With recent changes to legislation as well as stringent caps on the amount you can save into a pension, alternatives to ordinary pension savings are at the forefront of many people’s minds.
Life expectancy is rising and the percentage of people with final salary pensions from employment is falling. It makes sense to build your own nest egg to last you through later life.
LISAs, SIPPs or investing?
There are many different structures to help you do this. These include pension options such as a SIPP (self-invested personal pension) or a stakeholder pension.
However, there are other, non-pension, structures that may be well suited to younger people who are investing for their futures, or those who are unsure about whether or not they will need the money before State pension age.
The Lifetime ISA (LISA), which adds a 25pc bonus to everything you save up to £4,000 a year and is accessible for buying a first home or for later life savings once you hit the age of 60. Meanwhile, traditional ISA wrappers no have a £20,000-a-year limit, making them more suitable for large-scale saving. The LISA isn’t an additional allowance above an ISA, the £4,000 allowance counts towards the overall £20,000 yearly ISA allowance. These details are, of course, subject to change and tax treatment depends upon your individual circumstances.
Stocks & Shares ISA’s, such as BMO’s allow you to capture the potential of the stock market from long-term growth, making them a reasonable choice for retirement saving.
One popular alternative for retirement is buying a property to let out, although recent changes to tax legislation may make this a less popular option.
Retirement investment strategies
There is no one correct asset class that is the right one for investing for your old age. In many cases, a mixture of several different types may help to reduce investment volatility.
One of the most important things to remember is that, when investing for your old age, starting as soon as possible is likely to be one of the most important factors in success. This is because of the power of compounding, which ensures that any potential returns you have gained from investment early on earn returns of their own, helping your money to grow more quickly.
One of the most common ways for people to invest for their future is to use investment funds or trust. These both work in the same way, pooling your resources with other investors so that your money is spread across many different investments, which is potentially hard to do by yourself unless you are investing a very large sum of money. Investment trusts such as BMO’s Managed Portfolio Trust aim to provide investors with capital growth, as well as quarterly dividends, which you could also put towards your retirement fund.
As with all investments, the value of an investment in both funds and trusts can rise and fall and you may get back less money than you originally invested.
Many funds invest in equities – stocks and shares – which are a popular form of retirement saving. Others invest in bonds, which are forms of debt issued by companies or the Government. Historically, bonds have been a less volatile investment while equities have performed more strongly over most periods.

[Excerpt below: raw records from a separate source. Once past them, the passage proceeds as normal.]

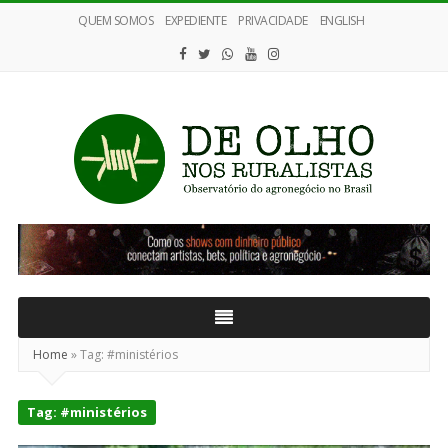
QUEM SOMOS
EXPEDIENTE
PRIVACIDADE
ENGLISH
De
Olho
nos
Ruralistas
Home
»
Tag:
#ministérios
Tag:
#ministérios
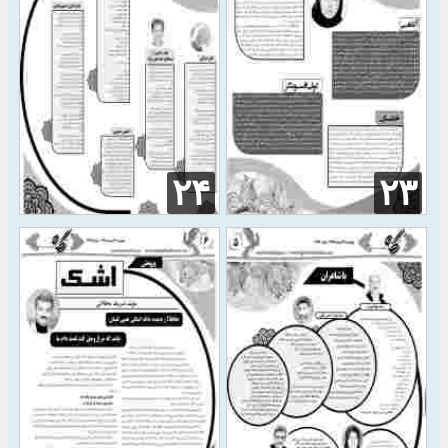
۲۴
۲۳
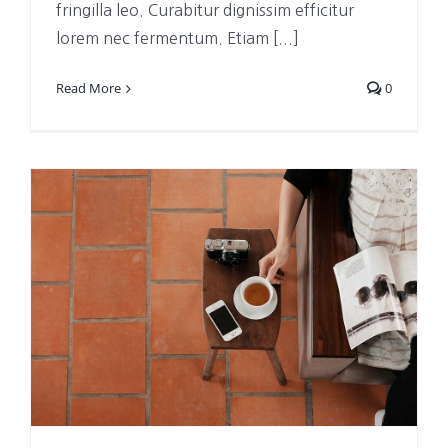
fringilla leo. Curabitur dignissim efficitur
lorem nec fermentum. Etiam [...]
Read More
0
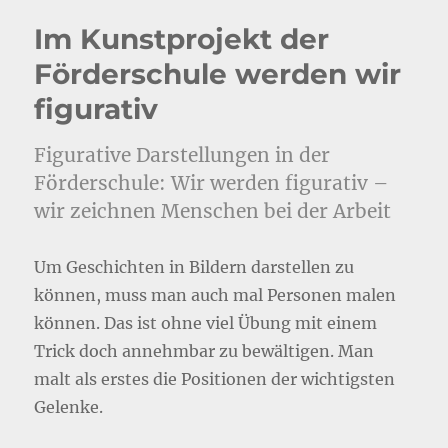
Im Kunstprojekt der
Förderschule werden wir
figurativ
Figurative Darstellungen in der
Förderschule: Wir werden figurativ –
wir zeichnen Menschen bei der Arbeit
Um Geschichten in Bildern darstellen zu
können, muss man auch mal Personen malen
können. Das ist ohne viel Übung mit einem
Trick doch annehmbar zu bewältigen. Man
malt als erstes die Positionen der wichtigsten
Gelenke.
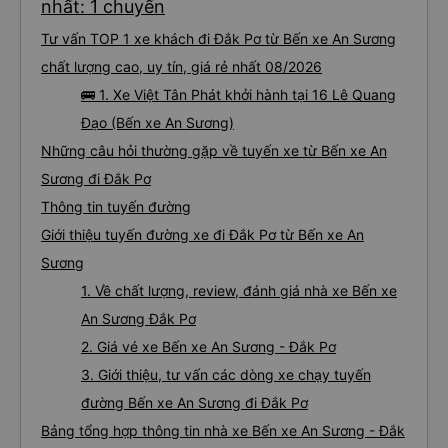
nhất: 1 chuyến
Tư vấn TOP 1 xe khách đi Đắk Pơ từ Bến xe An Sương
chất lượng cao, uy tín, giá rẻ nhất 08/2026
🚌 1. Xe Việt Tân Phát khởi hành tại 16 Lê Quang
Đạo (Bến xe An Sương)
Những câu hỏi thường gặp về tuyến xe từ Bến xe An
Sương đi Đắk Pơ
Thông tin tuyến đường
Giới thiệu tuyến đường xe đi Đắk Pơ từ Bến xe An
Sương
1. Về chất lượng, review, đánh giá nhà xe Bến xe
An Sương Đắk Pơ
2. Giá vé xe Bến xe An Sương - Đắk Pơ
3. Giới thiệu, tư vấn các dòng xe chạy tuyến
đường Bến xe An Sương đi Đắk Pơ
Bảng tổng hợp thông tin nhà xe Bến xe An Sương - Đắk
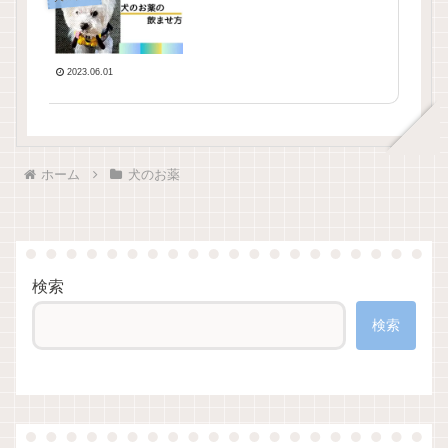
2023.06.01
ホーム
犬のお薬
検索
検索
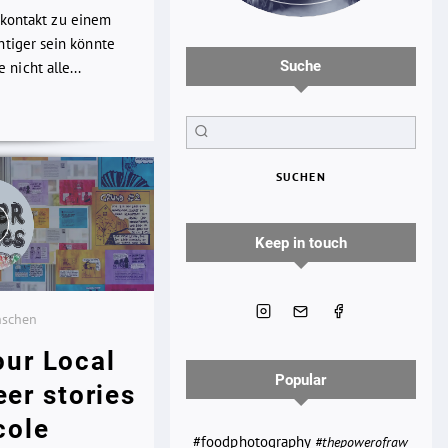
kkontakt zu einem
chtiger sein könnte
Suche
nicht alle...
SUCHEN
Keep in touch
nschen
our Local
Popular
eer stories
cole
#foodphotography
#thepowerofraw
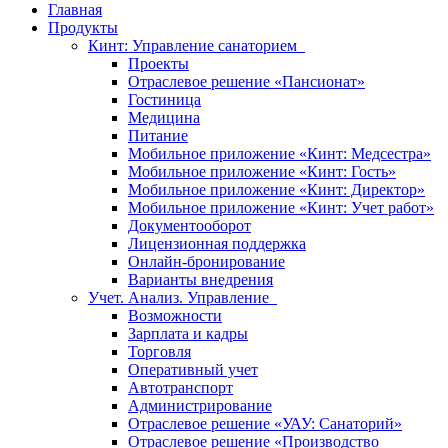
Главная
Продукты
Кинт: Управление санаторием
Проекты
Отраслевое решение «Пансионат»
Гостиница
Медицина
Питание
Мобильное приложение «Кинт: Медсестра»
Мобильное приложение «Кинт: Гость»
Мобильное приложение «Кинт: Директор»
Мобильное приложение «Кинт: Учет работ»
Документооборот
Лицензионная поддержка
Онлайн-бронирование
Варианты внедрения
Учет. Анализ. Управление
Возможности
Зарплата и кадры
Торговля
Оперативный учет
Автотранспорт
Администрирование
Отраслевое решение «УАУ: Санаторий»
Отраслевое решение «Производство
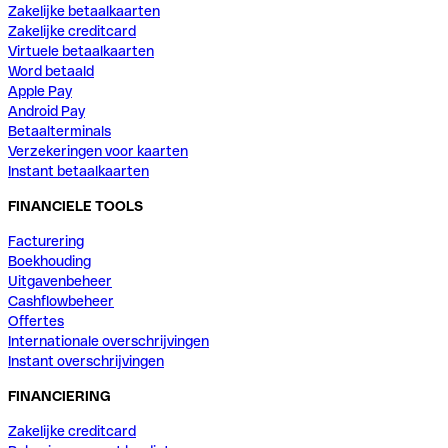
Zakelijke betaalkaarten
Zakelijke creditcard
Virtuele betaalkaarten
Word betaald
Apple Pay
Android Pay
Betaalterminals
Verzekeringen voor kaarten
Instant betaalkaarten
FINANCIELE TOOLS
Facturering
Boekhouding
Uitgavenbeheer
Cashflowbeheer
Offertes
Internationale overschrijvingen
Instant overschrijvingen
FINANCIERING
Zakelijke creditcard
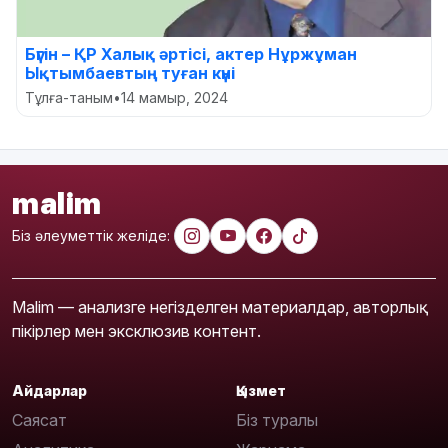
Бүгін – ҚР Халық әртісі, актер Нұржұман
Ықтымбаевтың туған күні
Тұлға-таным
•
14 мамыр, 2024
malim
Біз әлеуметтік желіде:
Malim — анализге негізделген материалдар, авторлық
пікірлер мен эксклюзив контент.
Айдарлар
Қызмет
Саясат
Біз туралы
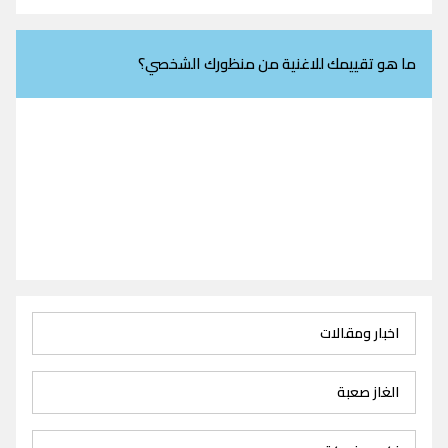
ما هو تقييمك للاغنية من منظورك الشخصي؟
اخبار ومقالات
الغاز صعبة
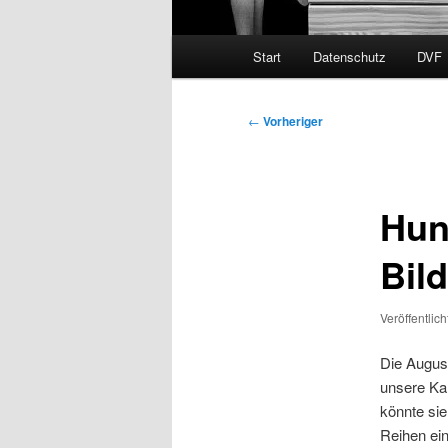
Hauptmenü
Start
Datenschutz
DVF
Beitragsnavigation
←
Vorheriger
Hun
Bil
Veröffentlic
Die August
unsere Ka
könnte si
Reihen ein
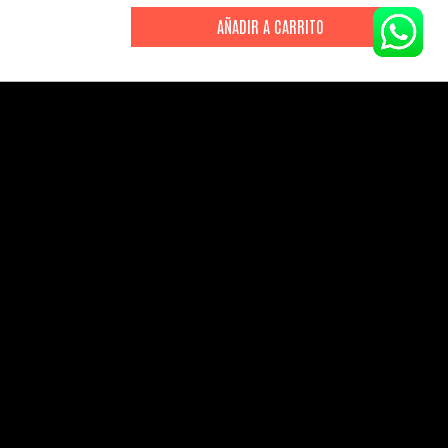
CITIZEN
CITIZEN
Reloj Citizen Para Hombre
Reloj Hombre Citiz
Promaster JW0125-00E
AT2447-01E
S/
2199
.
00
S/
1279
.
00
S/
4399
.
00
S/
3199
.
00
CANALES DE ATENCIÓN
Comercial:
consultas@drasac.com.pe
Servicio Técnico:
serviciotecnico@drasac.com.pe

However, past performance should not be seen as a guide to future performance and a mix of the two types of assets, either in multi-asset fund or in several different funds, could help to reduce the volatility of your portfolio.

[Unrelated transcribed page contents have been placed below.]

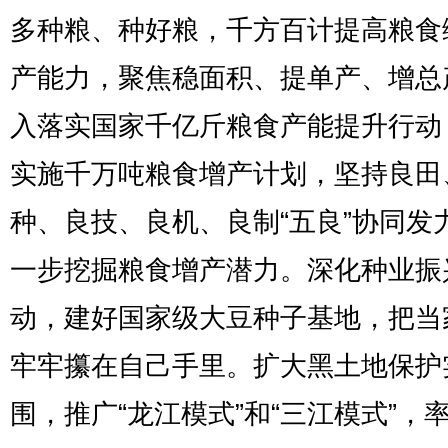
多种粮、种好粮，千方百计提高粮食
产能力，聚焦稳面积、提单产、增总
入落实国家千亿斤粮食产能提升行动
实施千万吨粮食增产计划，坚持良田
种、良技、良机、良制“五良”协同发
一步挖掘粮食增产潜力。深化种业振
动，建好国家级大豆种子基地，把当
牢牢攥在自己手里。扩大黑土地保护
围，推广“龙江模式”和“三江模式”，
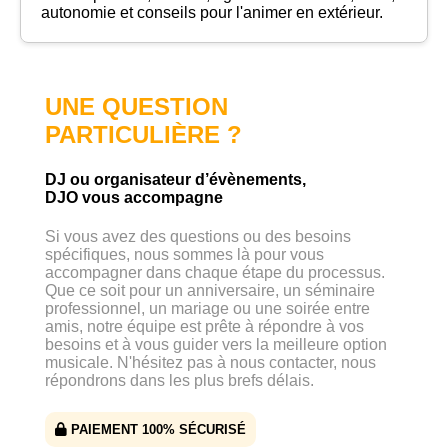
autonomie et conseils pour l'animer en extérieur.
UNE QUESTION
PARTICULIÈRE ?
DJ ou organisateur d’évènements,
DJO vous accompagne
Si vous avez des questions ou des besoins
spécifiques, nous sommes là pour vous
accompagner dans chaque étape du processus.
Que ce soit pour un anniversaire, un séminaire
professionnel, un mariage ou une soirée entre
amis, notre équipe est prête à répondre à vos
besoins et à vous guider vers la meilleure option
musicale. N'hésitez pas à nous contacter, nous
répondrons dans les plus brefs délais.
PAIEMENT 100% SÉCURISÉ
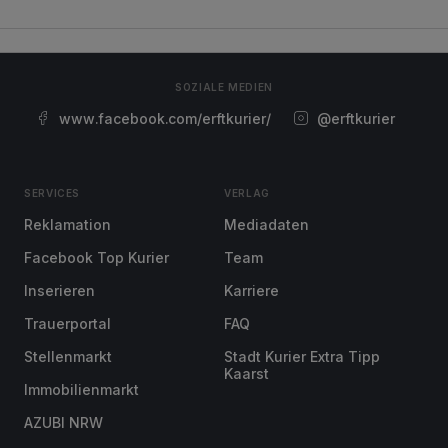
SOZIALE MEDIEN
www.facebook.com/erftkurier/
@erftkurier
SERVICES
VERLAG
Reklamation
Mediadaten
Facebook Top Kurier
Team
Inserieren
Karriere
Trauerportal
FAQ
Stellenmarkt
Stadt Kurier Extra Tipp
Kaarst
Immobilienmarkt
AZUBI NRW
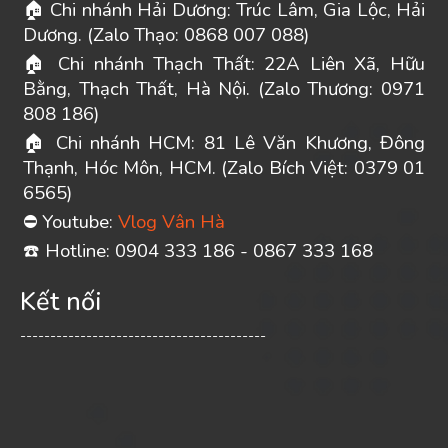
Chi nhánh Hải Dương: Trúc Lâm, Gia Lộc, Hải
🏠
Dương. (Zalo Thạo: 0868 007 088)
Chi nhánh Thạch Thất: 22A Liên Xã, Hữu
🏠
Bằng, Thạch Thất, Hà Nội. (Zalo Thương: 0971
808 186)
Chi nhánh HCM: 81 Lê Văn Khương, Đông
🏠
Thạnh, Hóc Môn, HCM. (Zalo Bích Việt: 0379 01
6565)
Youtube:
Vlog Vân Hà
⛔
️ Hotline: 0904 333 186 - 0867 333 168
☎
Kết nối
-----------------------------------------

Considering investment trusts
Investment trusts, which are bought and sold as shares on the stock market, operate in a slightly different way from normal funds in that they are able to hold back some of their profits in the good times to smooth over performance when the market falls.

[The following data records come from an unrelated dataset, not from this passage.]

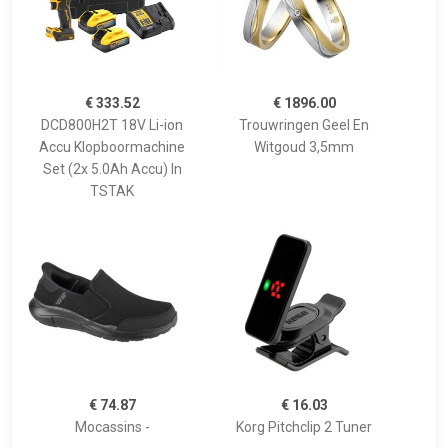
€ 333.52
€ 1896.00
DCD800H2T 18V Li-ion
Trouwringen Geel En
Accu Klopboormachine
Witgoud 3,5mm
Set (2x 5.0Ah Accu) In
TSTAK
€ 74.87
€ 16.03
Mocassins -
Korg Pitchclip 2 Tuner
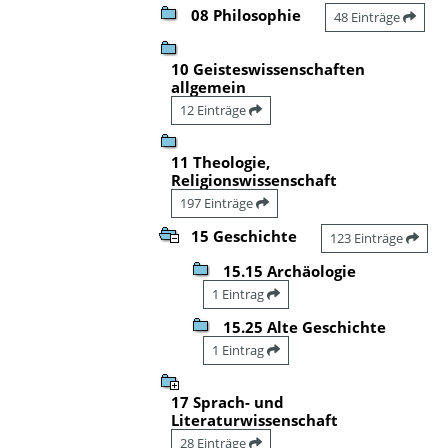
08 Philosophie
48 Einträge
10 Geisteswissenschaften
allgemein
12 Einträge
11 Theologie,
Religionswissenschaft
197 Einträge
15 Geschichte
123 Einträge
15.15 Archäologie
1 Eintrag
15.25 Alte Geschichte
1 Eintrag
17 Sprach- und
Literaturwissenschaft
28 Einträge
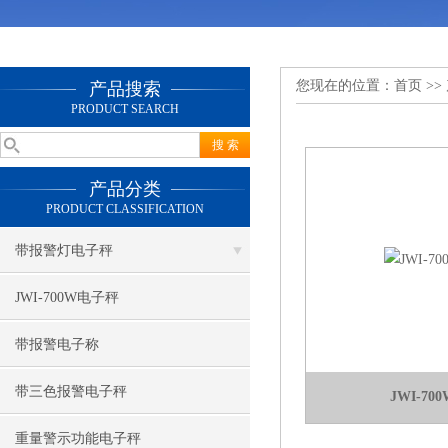
您现在的位置：
首页
>>
产品搜索
PRODUCT SEARCH
产品分类
PRODUCT CLASSIFICATION
带报警灯电子秤
JWI-700W电子秤
带报警电子称
带三色报警电子秤
JWI-7
重量警示功能电子秤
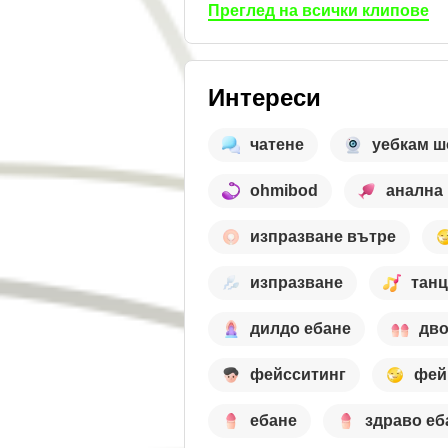
Преглед на всички клипове
Интереси
чатене
уебкам ш
ohmibod
анална 
изпразване вътре
изпразване
тан
дилдо ебане
дво
фейсситинг
фей
ебане
здраво еб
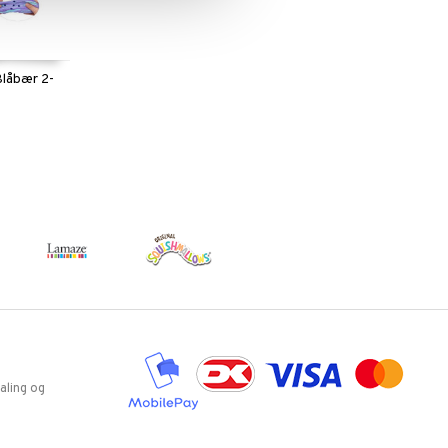
Blåbær 2-
aling og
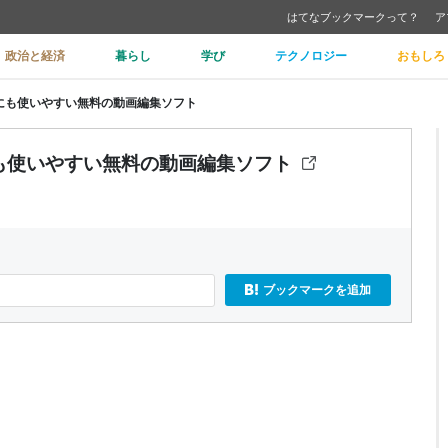
はてなブックマークって？
ア
政治と経済
暮らし
学び
テクノロジー
おもしろ
 - 初心者にも使いやすい無料の動画編集ソフト
 初心者にも使いやすい無料の動画編集ソフト
ブックマークを追加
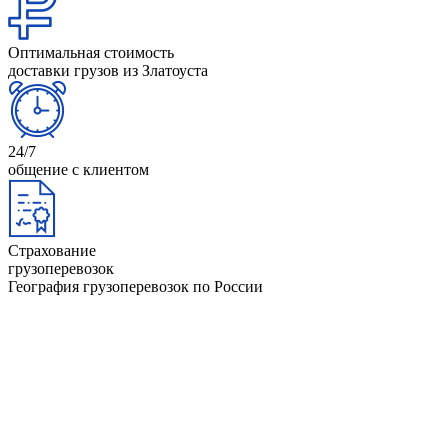
Оптимальная стоимость
доставки грузов из Златоуста
24/7
общение с клиентом
Страхование
грузоперевозок
География грузоперевозок по России
Анапа
Йошкар-Ола
Архангельск
Казань
Астрахань
Калининград
Барнаул
Керчь
Башкортостан
Киров
Белгород
Коми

This has resulted in some of them increasing their cash payouts (dividends) every year for 50 consecutive years, such as the F&C Investment Trust who has seen an annual increase for the last 47 years. Though there is no guarantee that this will continue to be the case.
Ensuring that you have a properly diversified portfolio is really important, so if you’re not sure of the best assets to fund your retirement, an independent financial adviser could help.